Lugovier and others from the first delegation received an invitation to partake in the Festival of Bright Star, and on April 6, 1991, the Dubna Trio arrived in La Crosse. Along with the musical exchange, there were exchanges between teachers, students, medical professionals, and government officials. Lugovier was then invited to teach at the university in La Crosse and stayed in La Crosse as a professor of music for three years.

Furthermore, because of the awareness in La Crosse of difficult times in Russia, citizens of La Crosse gave the delegation many gifts to take back to the citizens of Dubna.

In addition to music, Lugovier cites medical exchanges as some of the most important exchanges between the two cities. Results of their medical exchanges include the founding of a diabetes center and school in Dubna by La Crosse’s Dr. Walter Vallejo and Dubna’s Dr. Olga Tarasova, called “Dr. Vallejo’s Diabetes Center.” His enormous effort to open the Center became his legacy to the people of Dubna. This Center helps educate the local community in Dubna as well as the Moscow community at large. Also, donations of wheelchairs have been made to Dubna by the La Crosse Rotary Club.

Since becoming sister cities, the two partners have hosted many collaborative events. Every five years, the two cities host events in either La Crosse or Dubna which have included music from the Dubna Trio, photography exhibits, other orchestra concert performances, and the unveiling of a Russian Garden.
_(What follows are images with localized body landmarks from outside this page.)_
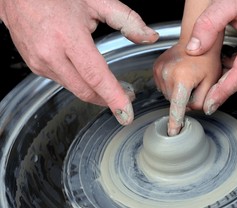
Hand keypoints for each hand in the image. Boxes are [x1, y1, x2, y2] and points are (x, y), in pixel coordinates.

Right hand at [0, 0, 157, 124]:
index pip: (95, 76)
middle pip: (85, 90)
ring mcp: (39, 62)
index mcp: (67, 36)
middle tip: (126, 98)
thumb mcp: (96, 1)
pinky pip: (62, 81)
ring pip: (74, 88)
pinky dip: (78, 82)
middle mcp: (50, 53)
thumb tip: (149, 36)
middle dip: (108, 100)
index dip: (113, 97)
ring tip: (110, 86)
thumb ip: (127, 20)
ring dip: (94, 92)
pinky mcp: (34, 66)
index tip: (126, 113)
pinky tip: (87, 75)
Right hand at [153, 42, 221, 134]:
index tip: (172, 132)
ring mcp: (159, 70)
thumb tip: (192, 110)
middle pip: (174, 102)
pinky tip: (179, 75)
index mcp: (183, 78)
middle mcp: (168, 74)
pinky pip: (163, 86)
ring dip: (177, 93)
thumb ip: (203, 101)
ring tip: (187, 77)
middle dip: (184, 99)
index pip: (178, 106)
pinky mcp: (155, 68)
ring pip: (168, 95)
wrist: (196, 40)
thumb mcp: (211, 82)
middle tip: (195, 85)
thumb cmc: (207, 60)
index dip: (175, 121)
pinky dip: (171, 85)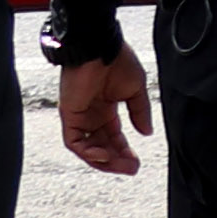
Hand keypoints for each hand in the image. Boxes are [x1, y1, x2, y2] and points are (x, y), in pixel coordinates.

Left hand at [55, 53, 152, 174]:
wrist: (100, 48)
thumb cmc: (118, 62)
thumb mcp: (136, 90)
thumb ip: (140, 112)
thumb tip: (147, 132)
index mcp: (106, 108)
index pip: (114, 136)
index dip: (125, 150)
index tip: (137, 162)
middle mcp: (91, 115)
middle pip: (102, 146)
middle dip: (116, 160)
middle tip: (132, 169)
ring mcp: (79, 117)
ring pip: (87, 148)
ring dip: (103, 160)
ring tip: (121, 166)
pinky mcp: (69, 115)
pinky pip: (74, 142)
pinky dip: (88, 152)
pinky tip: (104, 155)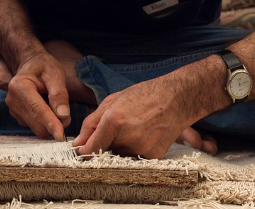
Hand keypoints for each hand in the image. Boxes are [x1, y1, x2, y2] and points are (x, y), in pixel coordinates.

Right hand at [5, 51, 69, 140]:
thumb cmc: (44, 66)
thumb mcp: (55, 74)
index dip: (50, 123)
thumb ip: (59, 94)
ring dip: (50, 123)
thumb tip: (63, 116)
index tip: (60, 136)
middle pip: (36, 123)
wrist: (30, 64)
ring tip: (53, 104)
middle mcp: (13, 100)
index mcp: (19, 86)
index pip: (36, 109)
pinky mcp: (18, 117)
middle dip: (54, 123)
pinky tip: (46, 107)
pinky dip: (44, 122)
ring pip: (37, 128)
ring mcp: (13, 110)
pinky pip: (35, 126)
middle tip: (65, 110)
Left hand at [71, 77, 191, 158]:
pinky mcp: (153, 156)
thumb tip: (78, 143)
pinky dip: (135, 149)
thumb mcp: (112, 101)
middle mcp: (127, 138)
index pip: (91, 148)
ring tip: (135, 127)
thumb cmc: (143, 95)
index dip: (84, 151)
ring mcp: (141, 149)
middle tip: (121, 126)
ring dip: (121, 146)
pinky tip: (145, 134)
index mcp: (114, 121)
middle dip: (107, 142)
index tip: (81, 152)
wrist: (177, 98)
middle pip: (105, 151)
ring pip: (120, 155)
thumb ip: (91, 123)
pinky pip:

Lugovier has many hopes for the future of the La Crosse-Dubna sister city relationship. She is interested in creating a documentary about their sister city partnership and how cities from two countries that were World War II allies and then Cold War enemies could become friends. She says,

Though there are conflicts, only people to people interactions can explain how we are the same and to allow people to understand each other and become friends. I have to tell what I experienced from the very beginning because it started with me. I ended up in the U.S., but I go to my country every year and am an ambassador in mentality and understanding.

Lugovier continues to work with the sister city association in monthly meetings and student/teacher exchanges. She also has assisted in the dedication of a gazebo in La Crosse, and works alongside the World Services of La Crosse. Recently, high school students from Dubna created postcards depicting photographs of the city and sent them to high school students in La Crosse to start a pen pal program and strengthen the relationship between the cities.

Lugovier served as the president of the La Crosse-Dubna Sister City Association in 2006 and 2013. She is currently on the board of the Association. She hopes that people realize the power of music and art in people’s understanding of each other. She sums up her hope perfectly by saying, “The language of music is a tool of intercultural understanding.”